Computing conditional log odds of dependent variable with only one observation at a particular independent variable I'm trying to understand logistic regression, and I keep getting hung up on the following point.  Let $Y$ be the dependent variable taking its values in ${0,1}$ with a single independent variable $X$ in the model, and let $p(x) = P(Y=1|X=x)$.  According to my understanding, what we're really doing is fitting a linear model to the log odds.  That is, we seek the maximum likelihood estimation of $\beta_0$ and $\beta_1$ where $$\log(p(x)/(1-p(x))) = \beta_0 + \beta_1 x.$$  I'm confused, however, at how the left hand side is actually computed when this fit is made.  In particular, I don't understand how $p(x)$ is computed in the case that there is only a single observation at a particular X value.  
By way of example, in the iris data set included in R, suppose I wanted to fit a logistic regression to determine whether the species is setosa (1), or not (0) with the independent variable Sepal.Length.  How does one compute $p(4.3)$ for the (singular) observation where Sepal.Length=4.3?
I came up against this when I tried to actually plot the linear function on the right side against the (observed) log odds computed from the data, and realized I had no idea how to compute the left side.  Thanks for any help!
 A: I think after you get you intercept and $\beta$ from the logistic regression you can directly calculate the probability for Sepal.Lenth=4.3
Here is the R code to do the logistic regression
iris$Species_new<-ifelse(iris$Species=='setosa',1,0) #recode the variable

myLogistic <- glm(Species_new ~ Sepal.Length, data = iris, family = "binomial")

results:
  #Call:  glm(formula = Species_new ~ Sepal.Length, family = "binomial",    data = iris)

  #Coefficients:
  #(Intercept)  Sepal.Length  
  #27.829        -5.176  

 #Degrees of Freedom: 149 Total (i.e.

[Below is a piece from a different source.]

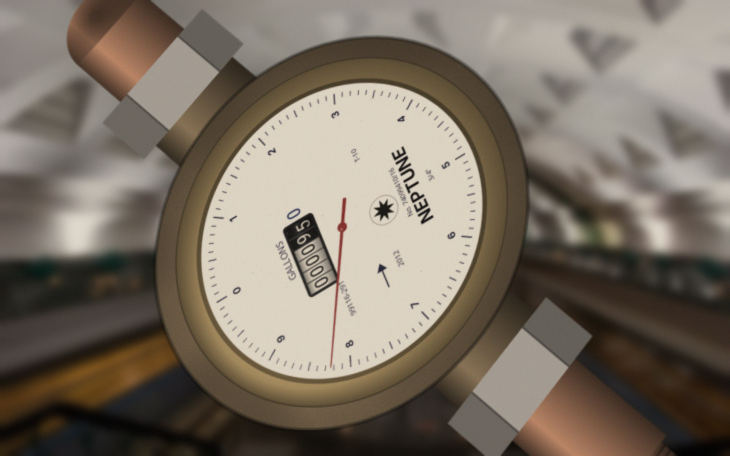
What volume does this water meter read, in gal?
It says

Null);  148 Residual
 #Null Deviance:      191 
 #Residual Deviance: 71.84        AIC: 75.84

Now your logistic regression model is:
$log\frac{p}{1-p}=27.829-5.176x \tag{1}$
$x$ is the Sepal.Length
Now Sepal.Length=$4.3$ plug this value into (1)
$log\frac{p}{1-p}=27.829-5.176*4.3$
It is easy to solve this equation:
$\frac{p}{1-p}=e^{(27.829-5.176*4.3)}$
Solve this we get $p=0.9962123$
Let us check what the computer get automatically,
p_i<-myLogistic$fit
p_i

You need to check the 14th data point for $p_i$ which is Sepal.Length=4.3
The $p$ is
0.9962154

It is almost the same as calculated by hand, the difference is only caused by different float point I think.